The National Eating Disorders Association in the US estimates that some 20 million women a year are struggling with eating disorders. Conditions such as anorexia and bulimia are now widely covered by the media.
There is a huge amount of support information and data on this complex issue. However, the advent of social media compounds the issue with the promotion of self-image.
Going hand in hand with academic research are biographies, self-help books, TV documentaries and films. Going back as far as 1999 there was Girl Interrupted; Hunger Point in 2003 and more recently in 2017 there was To The Bone.
Without going into a deep analysis, it is possible to make a few helpful generalisations.
- Self image plays a large part in the syndrome
- Sexuality to make yourself attractive
- Reproduction: sexuality and attractiveness is linked to the biological function of fertility.
So here we have two important functions of life, sexuality and reproduction both impacted by eating disorders.
So what do we know about the direct impact of eating disorders on fertility?
The good news is that a past history of eating disorders does not seem to have a major impact on future fertility.
Research carried out in 2011 in the UK on 500 women with eating disorders found that:
* These women were no more likely than other women to take longer than a year to conceive.
* A higher percentage did take more than 6 months to achieve a pregnancy: 39% vs. 25%.
IVF is more common in women with a past history of eating disorders
The report found that women with an eating disorder in the past were more than twice as likely to have received IVF. Overall 6 had IVF treatment vs. only 2.7% than those who had never reported an eating disorder.

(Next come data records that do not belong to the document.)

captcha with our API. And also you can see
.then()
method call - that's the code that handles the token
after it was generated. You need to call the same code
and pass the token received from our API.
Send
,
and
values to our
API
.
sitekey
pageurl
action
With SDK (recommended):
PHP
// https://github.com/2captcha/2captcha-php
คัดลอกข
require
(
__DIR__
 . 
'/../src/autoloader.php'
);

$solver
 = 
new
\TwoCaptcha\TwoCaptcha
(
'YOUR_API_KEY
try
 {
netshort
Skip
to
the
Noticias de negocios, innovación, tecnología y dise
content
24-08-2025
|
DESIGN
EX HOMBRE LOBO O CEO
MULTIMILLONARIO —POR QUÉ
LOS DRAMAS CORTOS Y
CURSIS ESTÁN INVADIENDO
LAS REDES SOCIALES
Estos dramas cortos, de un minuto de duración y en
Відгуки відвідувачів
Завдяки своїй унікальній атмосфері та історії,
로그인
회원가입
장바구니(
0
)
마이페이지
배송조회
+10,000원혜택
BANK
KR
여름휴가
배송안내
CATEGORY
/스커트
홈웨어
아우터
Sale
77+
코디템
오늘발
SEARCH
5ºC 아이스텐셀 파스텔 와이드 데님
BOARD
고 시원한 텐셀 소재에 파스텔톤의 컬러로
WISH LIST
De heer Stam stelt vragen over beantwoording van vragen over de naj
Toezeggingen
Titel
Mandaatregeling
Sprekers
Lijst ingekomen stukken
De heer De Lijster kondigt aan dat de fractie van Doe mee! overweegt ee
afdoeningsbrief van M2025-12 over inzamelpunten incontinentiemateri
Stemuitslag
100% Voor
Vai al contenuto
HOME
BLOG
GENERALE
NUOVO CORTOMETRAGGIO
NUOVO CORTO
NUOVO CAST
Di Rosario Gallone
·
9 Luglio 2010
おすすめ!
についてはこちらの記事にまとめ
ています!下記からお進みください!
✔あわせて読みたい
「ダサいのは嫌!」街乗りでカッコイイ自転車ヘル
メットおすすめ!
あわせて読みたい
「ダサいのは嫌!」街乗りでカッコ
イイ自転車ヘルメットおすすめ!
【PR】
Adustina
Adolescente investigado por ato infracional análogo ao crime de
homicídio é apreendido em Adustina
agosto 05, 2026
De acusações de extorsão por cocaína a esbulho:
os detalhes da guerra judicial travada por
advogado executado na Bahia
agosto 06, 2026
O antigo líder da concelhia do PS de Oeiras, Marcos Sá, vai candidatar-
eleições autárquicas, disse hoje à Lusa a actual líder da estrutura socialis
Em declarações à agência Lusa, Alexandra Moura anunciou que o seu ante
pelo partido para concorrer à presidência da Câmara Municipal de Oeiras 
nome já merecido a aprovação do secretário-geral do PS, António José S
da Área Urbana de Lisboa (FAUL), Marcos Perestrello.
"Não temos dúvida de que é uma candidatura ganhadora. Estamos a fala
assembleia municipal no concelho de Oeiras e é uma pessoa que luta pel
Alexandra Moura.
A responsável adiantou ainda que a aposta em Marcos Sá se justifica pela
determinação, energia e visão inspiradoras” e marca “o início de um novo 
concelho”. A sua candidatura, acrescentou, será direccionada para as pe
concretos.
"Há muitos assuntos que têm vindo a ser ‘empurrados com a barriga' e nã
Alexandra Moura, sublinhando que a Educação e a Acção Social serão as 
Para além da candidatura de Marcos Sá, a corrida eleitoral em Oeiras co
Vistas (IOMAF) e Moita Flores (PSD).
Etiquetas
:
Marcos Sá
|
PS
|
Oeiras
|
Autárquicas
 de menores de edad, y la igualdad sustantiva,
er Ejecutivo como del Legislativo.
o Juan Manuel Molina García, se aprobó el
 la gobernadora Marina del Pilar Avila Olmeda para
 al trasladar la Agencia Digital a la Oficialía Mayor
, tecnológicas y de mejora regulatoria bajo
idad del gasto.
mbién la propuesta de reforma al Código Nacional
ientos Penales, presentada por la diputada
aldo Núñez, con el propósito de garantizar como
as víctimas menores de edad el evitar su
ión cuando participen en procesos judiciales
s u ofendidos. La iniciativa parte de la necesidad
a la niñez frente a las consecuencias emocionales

Additional findings of the research included:
- 41% of women with past or current eating disorders reported that their pregnancies were unplanned, compared to 28% of women with no such history
- 71% of women reported being happy to discover they were pregnant/
- Women with anorexia or bulimia were more than twice as likely to report feeling unhappy about their pregnancies (10% vs. 4%)
Women with an eating disorder or history of one were also more than twice as likely to consider motherhood a personal sacrifice.
Researchers said, “Many women with a history of eating disorders felt unable to inform health care professionals of their illness. We encourage women to discuss this with their doctors when planning a pregnancy.”
The researchers were also concerned that providers might fail to recognise women who have experienced eating disorders. These patients might need extra support during pregnancy and after giving birth.
As one lead investigator said, “This research shows that an eating disorder history should be seen as a warning sign. These women may have additional challenges associated with pregnancy.”
What is new?
In today’s Fit bit driven world, a new type of eating disorder is also on the rise – Relative Energy Deficiency Syndrome (RED-S).
RED-S occurs in athletic young women who go on highly aggressive diets combined with a punishing exercise regime. There is a gross imbalance between nutritional intake and the amount of energy that is expended during sports or exercise.
This causes stresses in the complex interaction between the brain and ovary. This can lead to decreased hormone levels, resulting in a lack of ovulation and decreased bone density. It may also lead to a compromised reproductive system later in life.
Often coaches, parents, paediatricians, family physicians and the women themselves are not aware of the health risks. Women can protect themselves from RED-S if they set realistic expectations for themselves. They need to understand nutritional intake and exercise. They also need to allow the body sufficient time to recover between bouts of heavy exercise.
All eating disorders require medical treatment.
The take home messages are:
- IVF clinics should ask patients to disclose any history of eating disorders so treatment can be tailored.
- Ensure young women are not pushing themselves too far.